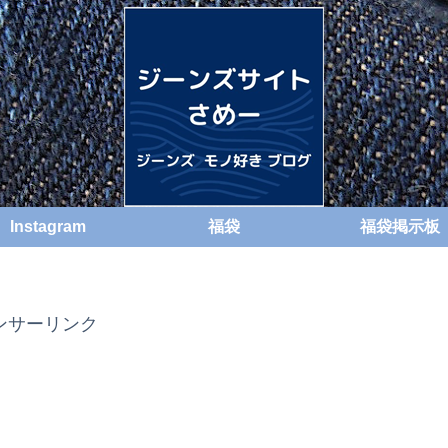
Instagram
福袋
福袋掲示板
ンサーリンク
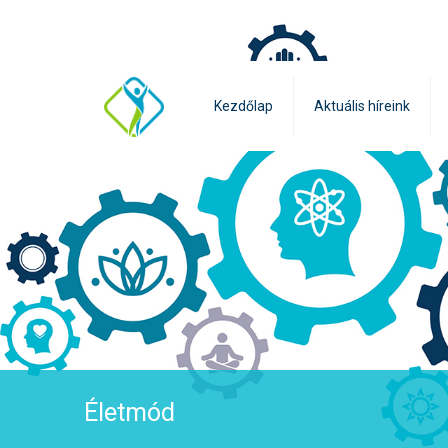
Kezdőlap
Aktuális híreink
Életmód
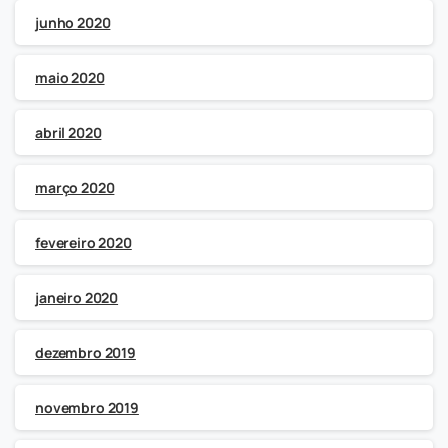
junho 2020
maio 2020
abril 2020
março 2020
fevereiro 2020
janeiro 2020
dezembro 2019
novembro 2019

> [Task to carry out]:
Put the text lines from all the items above into a JSON list of strings, with one string for each line and no blank lines. Leave the pictures out.

> [Result of the task]:
[
  "Instagram",
  "福袋",
  "福袋掲示板",
  "ンサーリンク",
  "Kezdőlap",
  "Aktuális híreink",
  "Életmód",
  "junho 2020",
  "maio 2020",
  "abril 2020",
  "março 2020",
  "fevereiro 2020",
  "janeiro 2020",
  "dezembro 2019",
  "novembro 2019"
]